[[ Data supplied, beginning ]]
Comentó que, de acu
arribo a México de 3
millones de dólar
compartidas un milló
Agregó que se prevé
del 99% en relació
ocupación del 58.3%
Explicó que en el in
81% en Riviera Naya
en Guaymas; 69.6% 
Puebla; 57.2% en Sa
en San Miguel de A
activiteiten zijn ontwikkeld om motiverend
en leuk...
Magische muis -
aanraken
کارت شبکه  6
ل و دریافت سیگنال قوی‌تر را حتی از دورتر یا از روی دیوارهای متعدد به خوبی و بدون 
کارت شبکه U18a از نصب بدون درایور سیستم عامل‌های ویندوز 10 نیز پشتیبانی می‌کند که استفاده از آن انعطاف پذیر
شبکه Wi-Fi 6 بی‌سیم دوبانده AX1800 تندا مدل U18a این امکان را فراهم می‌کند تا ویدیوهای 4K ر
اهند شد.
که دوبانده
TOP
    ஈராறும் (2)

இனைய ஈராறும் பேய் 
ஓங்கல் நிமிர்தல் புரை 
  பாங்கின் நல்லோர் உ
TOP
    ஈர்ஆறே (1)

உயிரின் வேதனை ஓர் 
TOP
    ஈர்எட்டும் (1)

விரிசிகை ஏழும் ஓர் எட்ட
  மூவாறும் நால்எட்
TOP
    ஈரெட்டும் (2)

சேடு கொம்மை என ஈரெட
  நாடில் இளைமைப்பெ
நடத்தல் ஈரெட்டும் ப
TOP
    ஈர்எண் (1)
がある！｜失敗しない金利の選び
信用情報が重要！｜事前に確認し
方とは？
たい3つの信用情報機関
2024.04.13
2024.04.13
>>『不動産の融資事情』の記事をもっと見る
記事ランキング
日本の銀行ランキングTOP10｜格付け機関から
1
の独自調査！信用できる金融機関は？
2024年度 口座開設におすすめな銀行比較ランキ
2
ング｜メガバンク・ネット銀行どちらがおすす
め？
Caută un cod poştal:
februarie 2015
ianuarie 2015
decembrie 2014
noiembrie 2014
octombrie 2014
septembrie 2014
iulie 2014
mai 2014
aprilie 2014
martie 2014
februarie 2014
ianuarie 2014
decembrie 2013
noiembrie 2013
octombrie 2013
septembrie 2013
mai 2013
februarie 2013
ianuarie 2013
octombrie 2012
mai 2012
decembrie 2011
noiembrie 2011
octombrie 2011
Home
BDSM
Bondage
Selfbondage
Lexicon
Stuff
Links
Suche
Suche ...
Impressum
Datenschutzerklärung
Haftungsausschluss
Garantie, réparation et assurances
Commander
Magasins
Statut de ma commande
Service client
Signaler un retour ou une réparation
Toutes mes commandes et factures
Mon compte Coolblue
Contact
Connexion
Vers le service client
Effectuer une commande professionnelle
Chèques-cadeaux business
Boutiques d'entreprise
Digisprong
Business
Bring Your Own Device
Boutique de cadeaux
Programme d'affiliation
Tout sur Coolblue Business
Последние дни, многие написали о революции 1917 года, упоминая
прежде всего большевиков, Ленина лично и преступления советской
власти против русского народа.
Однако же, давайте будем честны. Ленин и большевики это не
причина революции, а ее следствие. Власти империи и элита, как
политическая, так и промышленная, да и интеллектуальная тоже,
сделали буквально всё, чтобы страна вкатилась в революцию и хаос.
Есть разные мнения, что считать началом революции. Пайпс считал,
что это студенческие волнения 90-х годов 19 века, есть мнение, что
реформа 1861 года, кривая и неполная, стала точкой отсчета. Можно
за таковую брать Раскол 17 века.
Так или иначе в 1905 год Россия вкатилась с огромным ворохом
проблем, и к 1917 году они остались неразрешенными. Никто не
[[ Data supplied, end ]]
— Task description —
Output every line of the records above as a JSON list of strings, one string per line, leaving out blank lines.

— Task result —
[
  "Comentó que, de acu",
  "arribo a México de 3",
  "millones de dólar",
  "compartidas un milló",
  "Agregó que se prevé",
  "del 99% en relació",
  "ocupación del 58.3%",
  "Explicó que en el in",
  "81% en Riviera Naya",
  "en Guaymas; 69.6% ",
  "Puebla; 57.2% en Sa",
  "en San Miguel de A",
  "activiteiten zijn ontwikkeld om motiverend",
  "en leuk...",
  "Magische muis -",
  "aanraken",
  "کارت شبکه  6",
  "ل و دریافت سیگنال قوی‌تر را حتی از دورتر یا از روی دیوارهای متعدد به خوبی و بدون ",
  "کارت شبکه U18a از نصب بدون درایور سیستم عامل‌های ویندوز 10 نیز پشتیبانی می‌کند که استفاده از آن انعطاف پذیر",
  "شبکه Wi-Fi 6 بی‌سیم دوبانده AX1800 تندا مدل U18a این امکان را فراهم می‌کند تا ویدیوهای 4K ر",
  "اهند شد.",
  "که دوبانده",
  "TOP",
  "    ஈராறும் (2)",
  "இனைய ஈராறும் பேய் ",
  "ஓங்கல் நிமிர்தல் புரை ",
  "  பாங்கின் நல்லோர் உ",
  "TOP",
  "    ஈர்ஆறே (1)",
  "உயிரின் வேதனை ஓர் ",
  "TOP",
  "    ஈர்எட்டும் (1)",
  "விரிசிகை ஏழும் ஓர் எட்ட",
  "  மூவாறும் நால்எட்",
  "TOP",
  "    ஈரெட்டும் (2)",
  "சேடு கொம்மை என ஈரெட",
  "  நாடில் இளைமைப்பெ",
  "நடத்தல் ஈரெட்டும் ப",
  "TOP",
  "    ஈர்எண் (1)",
  "がある！｜失敗しない金利の選び",
  "信用情報が重要！｜事前に確認し",
  "方とは？",
  "たい3つの信用情報機関",
  "2024.04.13",
  "2024.04.13",
  ">>『不動産の融資事情』の記事をもっと見る",
  "記事ランキング",
  "日本の銀行ランキングTOP10｜格付け機関から",
  "1",
  "の独自調査！信用できる金融機関は？",
  "2024年度 口座開設におすすめな銀行比較ランキ",
  "2",
  "ング｜メガバンク・ネット銀行どちらがおすす",
  "め？",
  "Caută un cod poştal:",
  "februarie 2015",
  "ianuarie 2015",
  "decembrie 2014",
  "noiembrie 2014",
  "octombrie 2014",
  "septembrie 2014",
  "iulie 2014",
  "mai 2014",
  "aprilie 2014",
  "martie 2014",
  "februarie 2014",
  "ianuarie 2014",
  "decembrie 2013",
  "noiembrie 2013",
  "octombrie 2013",
  "septembrie 2013",
  "mai 2013",
  "februarie 2013",
  "ianuarie 2013",
  "octombrie 2012",
  "mai 2012",
  "decembrie 2011",
  "noiembrie 2011",
  "octombrie 2011",
  "Home",
  "BDSM",
  "Bondage",
  "Selfbondage",
  "Lexicon",
  "Stuff",
  "Links",
  "Suche",
  "Suche ...",
  "Impressum",
  "Datenschutzerklärung",
  "Haftungsausschluss",
  "Garantie, réparation et assurances",
  "Commander",
  "Magasins",
  "Statut de ma commande",
  "Service client",
  "Signaler un retour ou une réparation",
  "Toutes mes commandes et factures",
  "Mon compte Coolblue",
  "Contact",
  "Connexion",
  "Vers le service client",
  "Effectuer une commande professionnelle",
  "Chèques-cadeaux business",
  "Boutiques d'entreprise",
  "Digisprong",
  "Business",
  "Bring Your Own Device",
  "Boutique de cadeaux",
  "Programme d'affiliation",
  "Tout sur Coolblue Business",
  "Последние дни, многие написали о революции 1917 года, упоминая",
  "прежде всего большевиков, Ленина лично и преступления советской",
  "власти против русского народа.",
  "Однако же, давайте будем честны. Ленин и большевики это не",
  "причина революции, а ее следствие. Власти империи и элита, как",
  "политическая, так и промышленная, да и интеллектуальная тоже,",
  "сделали буквально всё, чтобы страна вкатилась в революцию и хаос.",
  "Есть разные мнения, что считать началом революции. Пайпс считал,",
  "что это студенческие волнения 90-х годов 19 века, есть мнение, что",
  "реформа 1861 года, кривая и неполная, стала точкой отсчета. Можно",
  "за таковую брать Раскол 17 века.",
  "Так или иначе в 1905 год Россия вкатилась с огромным ворохом",
  "проблем, и к 1917 году они остались неразрешенными. Никто не"
]